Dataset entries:
------------------------------------------------
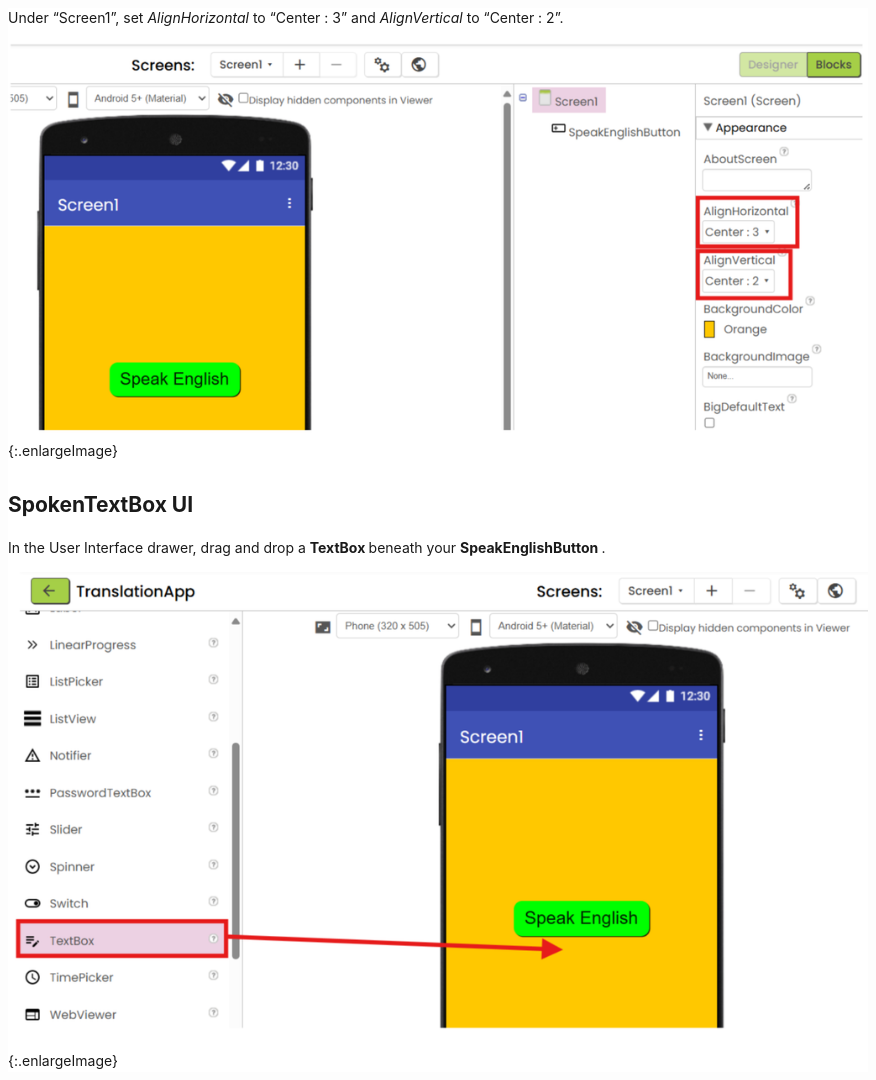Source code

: Under “Screen1”, set <em> AlignHorizontal </em> to “Center : 3” and <em> AlignVertical </em> to “Center : 2”.

![Centering](../images/translation/center.png){:.enlargeImage}

## SpokenTextBox UI

In the User Interface drawer, drag and drop a <strong> TextBox </strong> beneath your <strong> SpeakEnglishButton </strong>.

![TextBox1](../images/translation/adding_textbox1.png){:.enlargeImage}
------------------------------------------------
REQUIRED WORK: Write out the source text of every row above, character for character, and omit the pictures.

PROBLEM SOLUTION:
Source code

: Under “Screen1”, set <em> AlignHorizontal </em> to “Center : 3” and <em> AlignVertical </em> to “Center : 2”.

![Centering](../images/translation/center.png){:.enlargeImage}

## SpokenTextBox UI

In the User Interface drawer, drag and drop a <strong> TextBox </strong> beneath your <strong> SpeakEnglishButton </strong>.

![TextBox1](../images/translation/adding_textbox1.png){:.enlargeImage}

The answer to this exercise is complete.